Undetectable from -100 ms to +25 ms
Detectable at -125 ms & +45 ms
Becomes unacceptable at -185 ms & +90 ms

(– Sound delayed,+ Sound advanced)

So, I stand by my rule-o-thumb

Sure, we used delay lines on every rig, but again, I was talking about an Avr, and not £££s of pro equipment. It’s limited for this task.

You know, if FastLed released an audio feature, the group would be full of:
" I have 500 ws2811 hanging off an attiny, and it won’t keep sync to my audio, what gives " posts

I think it makes sense to seperate 3 scenarios here:
A) a ± “latency” that is obviously disturbing
B) the latency one can “get away with”
C) synchronicity
Again, I talk about the difference people can not describe, but feel. C) is not so hard to achieve. Lets calculate with 3ms/m - that gives already 12ms in a 4m living-room-distance. With a 16MHz AVR and 256 slow WS2812s I got arround 80 fps (including all calculations and audio reading) which is not so bad - so with 4m distance there was a relative latency of 0.5ms - pretty close to C).
I’m writing all this because I’m convinced by experience that it is possible even on weak hardware and that it makes a difference to the audience - even while the most people couldn’t say why. Most of them just get the feeling that they want to dance.
On stages with huge DMX setups I used to use an external drum computer (with features like tap, speed microadjustment, pause, shift, …) to trigger all. So I synced the drumcomputer to the music like a turntable and then moved the trigger beat backward in time until the effect “snapped in”. With all humbleness I saw just very few lightshows which had the same emotional impact to the audience. But basically it is so simple.
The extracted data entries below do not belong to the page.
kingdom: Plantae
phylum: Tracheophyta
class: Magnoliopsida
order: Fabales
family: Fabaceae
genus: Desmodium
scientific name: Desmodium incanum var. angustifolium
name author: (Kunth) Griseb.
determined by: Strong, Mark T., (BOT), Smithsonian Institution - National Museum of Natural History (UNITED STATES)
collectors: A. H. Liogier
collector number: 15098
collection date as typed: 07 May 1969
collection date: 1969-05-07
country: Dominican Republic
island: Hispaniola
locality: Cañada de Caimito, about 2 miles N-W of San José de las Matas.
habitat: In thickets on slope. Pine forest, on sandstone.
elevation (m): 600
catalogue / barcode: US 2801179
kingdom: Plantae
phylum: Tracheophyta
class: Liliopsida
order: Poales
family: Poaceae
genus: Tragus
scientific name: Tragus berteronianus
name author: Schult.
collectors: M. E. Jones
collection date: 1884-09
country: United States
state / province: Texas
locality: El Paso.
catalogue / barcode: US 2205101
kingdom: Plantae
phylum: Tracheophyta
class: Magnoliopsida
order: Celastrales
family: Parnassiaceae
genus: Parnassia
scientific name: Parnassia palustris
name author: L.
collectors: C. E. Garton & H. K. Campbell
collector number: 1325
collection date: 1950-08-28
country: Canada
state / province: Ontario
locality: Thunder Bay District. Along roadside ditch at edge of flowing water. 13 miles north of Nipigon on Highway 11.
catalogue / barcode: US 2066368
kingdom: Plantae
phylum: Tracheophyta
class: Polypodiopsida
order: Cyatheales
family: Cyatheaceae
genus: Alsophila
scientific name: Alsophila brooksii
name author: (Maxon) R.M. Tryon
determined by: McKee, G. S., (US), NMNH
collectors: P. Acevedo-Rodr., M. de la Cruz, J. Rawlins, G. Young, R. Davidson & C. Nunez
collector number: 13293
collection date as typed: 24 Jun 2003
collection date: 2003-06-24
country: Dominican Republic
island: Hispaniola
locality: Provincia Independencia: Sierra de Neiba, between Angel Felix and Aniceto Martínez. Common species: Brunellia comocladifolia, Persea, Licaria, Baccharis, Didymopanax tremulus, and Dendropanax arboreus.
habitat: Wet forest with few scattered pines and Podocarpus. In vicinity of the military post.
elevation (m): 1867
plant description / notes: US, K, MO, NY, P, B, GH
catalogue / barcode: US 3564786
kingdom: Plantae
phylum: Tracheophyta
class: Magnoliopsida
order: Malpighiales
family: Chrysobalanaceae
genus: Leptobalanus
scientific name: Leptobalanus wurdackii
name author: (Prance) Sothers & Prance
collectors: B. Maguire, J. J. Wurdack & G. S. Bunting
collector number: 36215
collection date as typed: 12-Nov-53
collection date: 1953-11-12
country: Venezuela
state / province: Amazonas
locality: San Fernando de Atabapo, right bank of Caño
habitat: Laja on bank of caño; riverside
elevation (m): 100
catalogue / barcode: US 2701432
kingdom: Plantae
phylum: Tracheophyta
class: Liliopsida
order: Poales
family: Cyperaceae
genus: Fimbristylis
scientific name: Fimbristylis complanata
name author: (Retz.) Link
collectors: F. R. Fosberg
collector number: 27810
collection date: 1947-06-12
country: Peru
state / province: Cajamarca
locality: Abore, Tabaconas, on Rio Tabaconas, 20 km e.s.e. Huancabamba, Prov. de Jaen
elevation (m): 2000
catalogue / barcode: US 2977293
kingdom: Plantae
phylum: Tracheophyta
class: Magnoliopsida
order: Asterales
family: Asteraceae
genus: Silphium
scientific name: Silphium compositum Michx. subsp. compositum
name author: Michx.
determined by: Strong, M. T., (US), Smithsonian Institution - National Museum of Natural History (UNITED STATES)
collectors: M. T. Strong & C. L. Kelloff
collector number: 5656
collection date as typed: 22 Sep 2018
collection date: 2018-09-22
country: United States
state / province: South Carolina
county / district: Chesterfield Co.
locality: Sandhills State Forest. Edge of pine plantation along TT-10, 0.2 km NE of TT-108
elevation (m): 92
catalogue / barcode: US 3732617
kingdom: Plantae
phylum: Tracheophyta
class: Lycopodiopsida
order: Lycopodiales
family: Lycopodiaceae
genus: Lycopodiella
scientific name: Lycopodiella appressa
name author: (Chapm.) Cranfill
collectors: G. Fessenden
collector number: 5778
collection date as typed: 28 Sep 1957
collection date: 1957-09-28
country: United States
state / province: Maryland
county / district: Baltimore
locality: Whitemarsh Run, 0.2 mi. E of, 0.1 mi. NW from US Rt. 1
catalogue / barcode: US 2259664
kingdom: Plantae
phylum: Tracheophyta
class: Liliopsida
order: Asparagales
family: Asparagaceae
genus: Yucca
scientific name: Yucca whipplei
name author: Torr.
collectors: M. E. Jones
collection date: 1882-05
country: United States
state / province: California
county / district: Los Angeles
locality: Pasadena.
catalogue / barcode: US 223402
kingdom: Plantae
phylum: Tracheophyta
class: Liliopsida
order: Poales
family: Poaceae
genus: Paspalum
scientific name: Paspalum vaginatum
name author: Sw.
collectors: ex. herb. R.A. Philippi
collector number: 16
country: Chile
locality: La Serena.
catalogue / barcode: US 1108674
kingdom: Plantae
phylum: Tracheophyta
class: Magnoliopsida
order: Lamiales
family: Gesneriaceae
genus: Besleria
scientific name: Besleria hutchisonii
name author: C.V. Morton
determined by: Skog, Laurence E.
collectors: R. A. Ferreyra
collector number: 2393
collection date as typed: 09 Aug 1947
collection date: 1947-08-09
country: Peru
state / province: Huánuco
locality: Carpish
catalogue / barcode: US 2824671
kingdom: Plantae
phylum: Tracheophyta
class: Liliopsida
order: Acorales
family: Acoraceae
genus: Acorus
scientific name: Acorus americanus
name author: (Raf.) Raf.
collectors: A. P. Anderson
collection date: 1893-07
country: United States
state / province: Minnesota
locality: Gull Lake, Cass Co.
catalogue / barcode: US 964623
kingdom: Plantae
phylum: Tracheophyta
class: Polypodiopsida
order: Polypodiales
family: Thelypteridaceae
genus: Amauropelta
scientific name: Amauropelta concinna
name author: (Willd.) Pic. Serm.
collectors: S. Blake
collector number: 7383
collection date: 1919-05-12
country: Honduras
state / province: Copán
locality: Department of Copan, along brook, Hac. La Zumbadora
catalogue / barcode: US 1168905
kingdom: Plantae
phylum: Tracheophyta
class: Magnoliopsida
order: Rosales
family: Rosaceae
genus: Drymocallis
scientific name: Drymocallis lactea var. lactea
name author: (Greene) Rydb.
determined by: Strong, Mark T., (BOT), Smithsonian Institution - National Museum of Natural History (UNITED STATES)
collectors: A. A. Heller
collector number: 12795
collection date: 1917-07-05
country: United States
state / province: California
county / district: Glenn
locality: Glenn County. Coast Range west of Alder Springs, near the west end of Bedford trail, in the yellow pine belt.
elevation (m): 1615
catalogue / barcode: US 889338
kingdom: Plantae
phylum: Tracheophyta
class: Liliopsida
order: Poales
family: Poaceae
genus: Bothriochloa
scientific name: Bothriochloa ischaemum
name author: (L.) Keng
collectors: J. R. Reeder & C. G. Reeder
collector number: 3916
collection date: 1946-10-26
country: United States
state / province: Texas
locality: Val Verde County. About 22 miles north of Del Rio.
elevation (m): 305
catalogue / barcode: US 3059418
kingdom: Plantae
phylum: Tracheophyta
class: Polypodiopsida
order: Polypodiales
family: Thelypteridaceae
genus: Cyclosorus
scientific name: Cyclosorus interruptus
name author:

I’m in the process of building animated LEDs into car headlights, and one of the areas that I want to include is music animations. It’s a bit of a challenge, but I’m getting there slowly. The next job is bluetooth control of the patterns, speed and colours. see https://photos.google.com/share/AF1QipNqyoqa6KoNnuETmaTE9IK5u2UWK0uOXe2Dp7_GE-pXmT1Leqgl9IXuK7UrHllWrw?key=NHk3ZGpFc3dDTmdYQjhmdFBOblBIOF91SW1PMkxB and https://photos.google.com/share/AF1QipP0UqPhiObytV6ftCsxdAFLHf0dZmCS_KbzeGyWs2oyLp6Xu_cOOqgY_h6fT7r8RQ?key=ZFRvVzg1X2gzc0xQX2FDSVZPcHBmRUtKV0VWbm1B

After bluetooth / smartphone control I’ll be working on music animations.

I’m using teensy 3.2s as controllers and FastLED parallel functionality to control 16 individual elements on the front of the car.